The survivors in the great hall look between one another. Eirik and his long-time friend Valgard. A woman who claims to be a Valka, and a dredge warrior. The bodies of fallen guards and attendants, and Eirik’s dead father- the Governor of Strand- laying half-covered by his banner. The room shudders as the storm rumbles overhead, raising its own voice: a chorus of unnatural wails and shrieks.
Alfrun sits cross-legged on the floor, painting shapes in the air with her fingers, looking out of place. Lights begin to twinkle around her, illuminating the torn and blighted skin of her hands and forearms. Her face and clothes look like casualties of hard living. And last Eirik checked, Valka didn’t have dredge bodyguards. The cavernous room, tainted by the smell of rust and smoke, made dark as a crypt by the blackness outside, takes on a golden glow.

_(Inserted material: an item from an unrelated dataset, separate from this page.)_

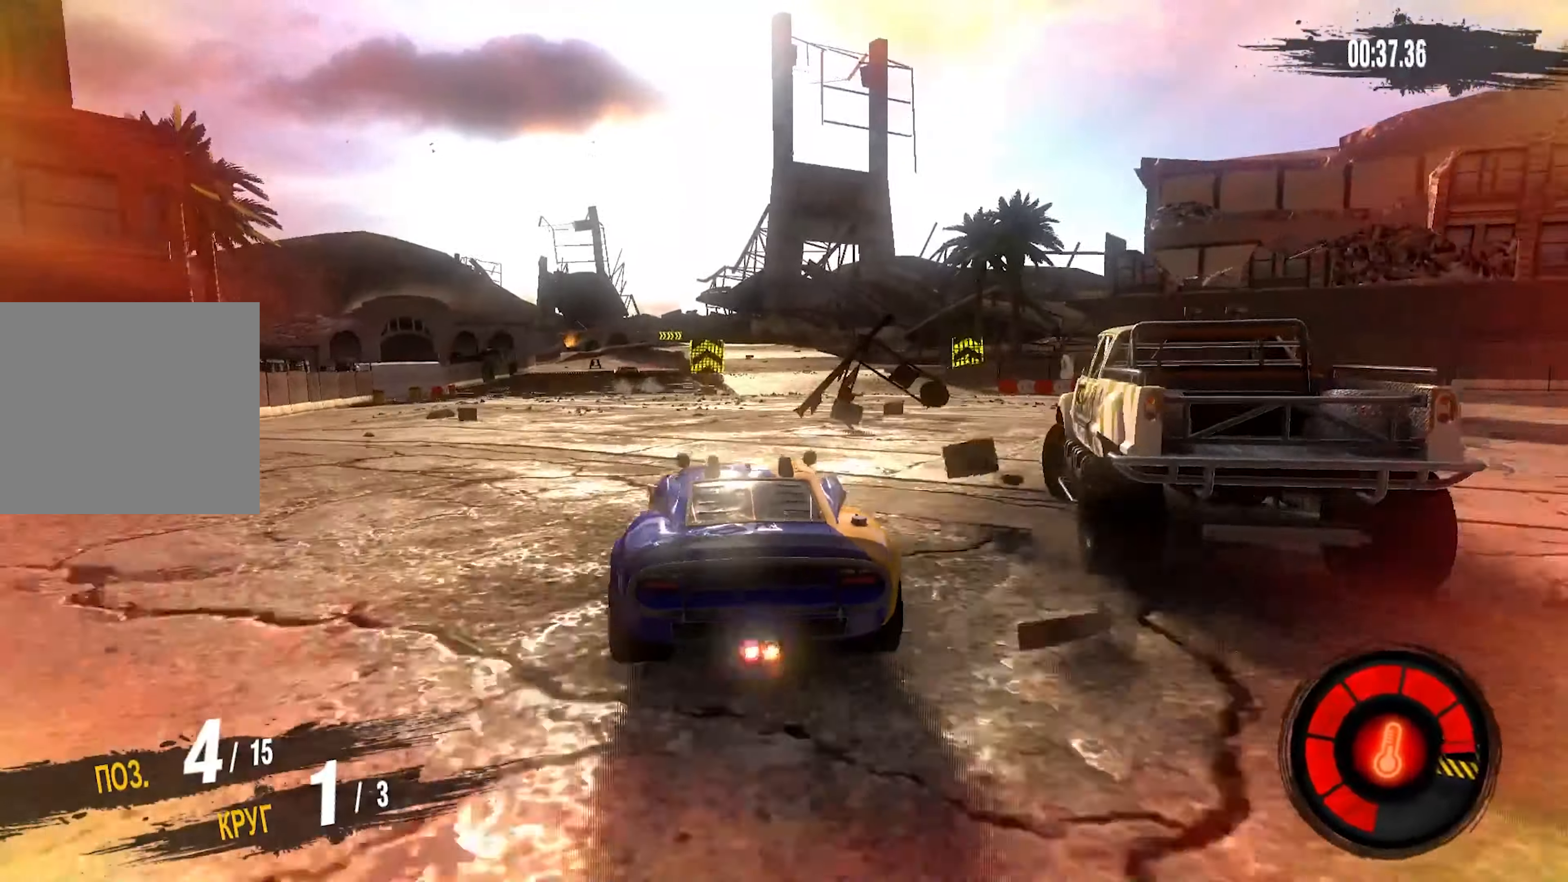
{"buttons": ["R2"], "left_stick": "right", "right_stick": "center", "events": [[233, "left_stick", "center"], [433, "left_stick", "right"]]}
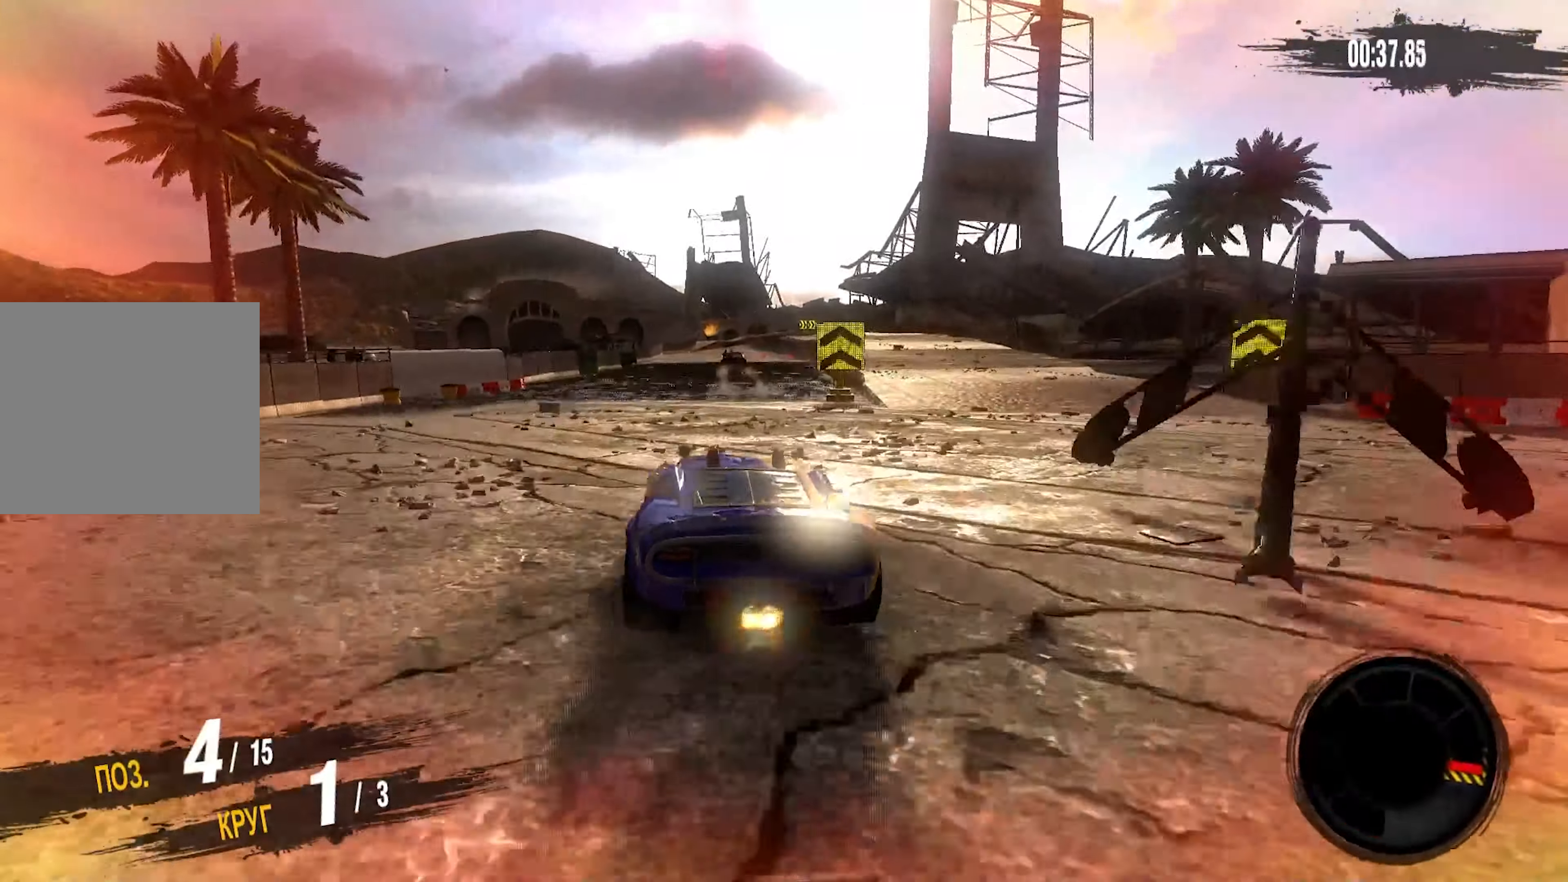
{"buttons": ["R2"], "left_stick": "center", "right_stick": "center", "events": [[50, "left_stick", "center"]]}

“This is no storm,” Alfrun says. “It is a curse.”
“Who are you?” Eirik growls.
“I am still only Alfrun. I’m afraid I’m no Valka, as you have suspected. And this is Kivi, a friend. We came as ambassadors. A darkness is swallowing this land, pushing the dredge along with anyone else caught in it. I lied to your Governor because it was quicker; we needed a ship to outpace this calamity. I’ll admit, it was much harder turning your attentions away then the rest of them.”

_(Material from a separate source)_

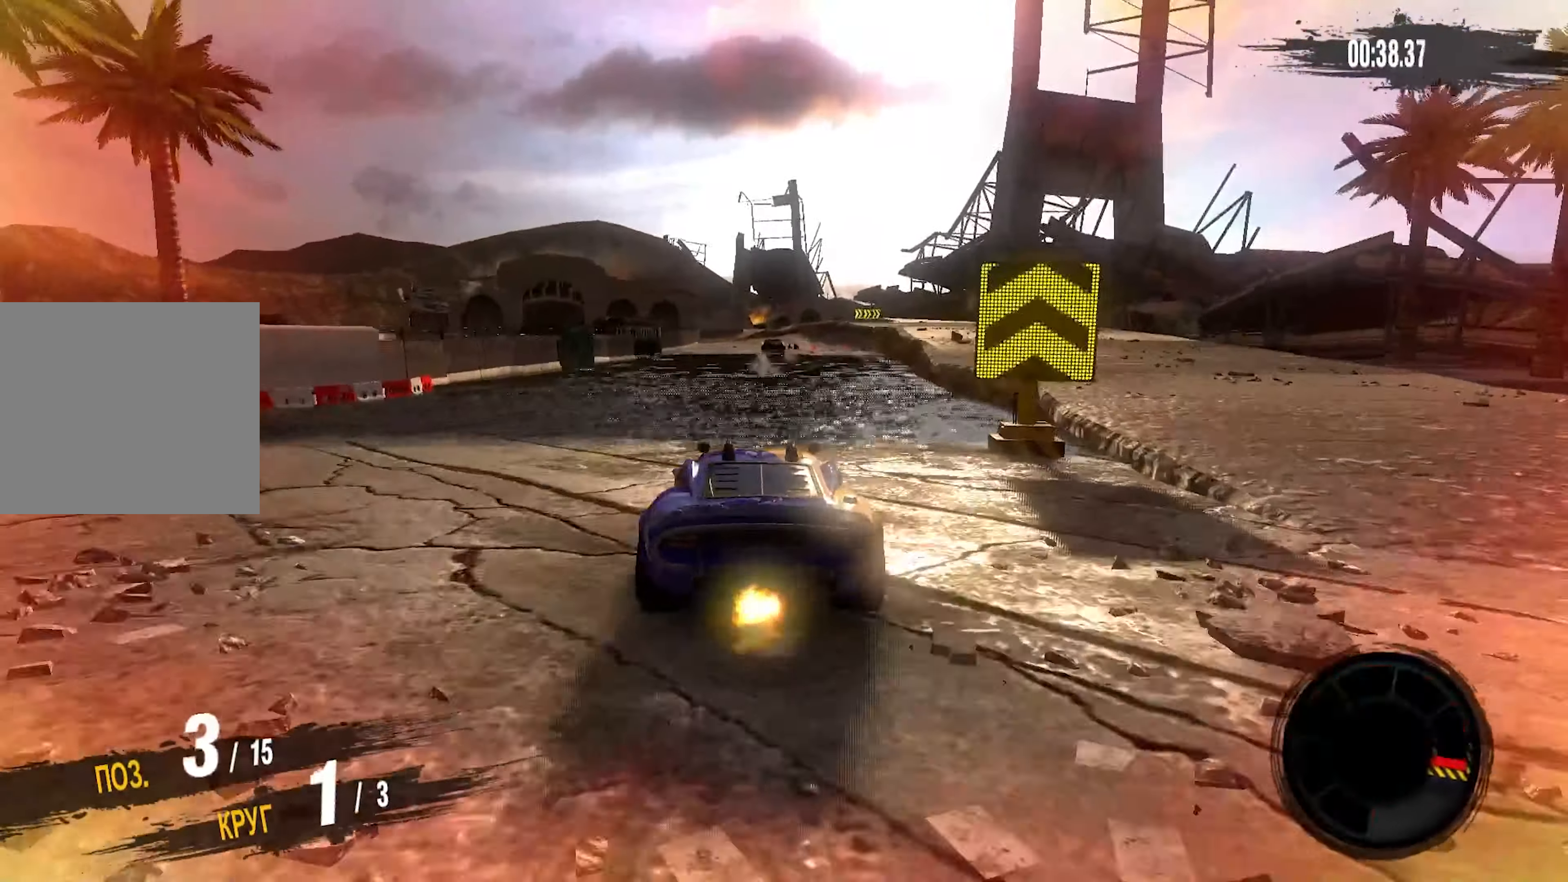
{"buttons": ["R2"], "left_stick": "right", "right_stick": "center", "events": [[400, "left_stick", "right"]]}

She sighs, with an overwhelming sense of resignation. “But there’s no getting ahead of the darkness now, not on foot. We’re stuck here. So stay within the light.”
“Why should we believe you’re an ambassador for them?” Valgard replies, nodding his head toward Kivi. “The same dredge that just tore Strand to pieces and trapped us here?”
Kivi moves for the first time in hours, unnaturally still before, like a stone. The dredge reveals a hammer and chisel, and takes a silver serving platter from a table. He raps the edge of the plate with the hammer, and carves bevels onto its vibrating surface as effortlessly as if writing with quill and ink.
Kivi slides the plate to Eirik. There is a series of images, similar in style to those woven into the tapestry covering the Governor. In astounding detail, it shows two groups of dredge heading in different directions. When Eirik looks at his father’s banner, he sees how the carvings were meant to be an amendment to the story woven there.
“A lot of history beneath the surface,” says Alfrun, tapping the floor. “Bigger than what I can tell you now, about the sculptors learning to be born, and two generations of what you call dredge that are not the same... and the Sundr who killed each other to ensure war instead of peace.”
Eirik takes it all in. He looks to Valgard, who shrugs unhelpfully.
“Why not explain it right now?” Eirik asks.
“Because right now,” replies Alfrun. “We have bigger problems.”
A violent banging on the doors comes again, similar to before, but this time alongside wailing and screaming as if souls were being torn from their dead bodies. Planks burst from the impact of twisted and warped weapons. Dark monstrosities instantly replace whatever fear Eirik had of dredge.
“Don’t run,” Alfrun says calmly. “There’s another light, far on the horizon. And it’s coming to us.”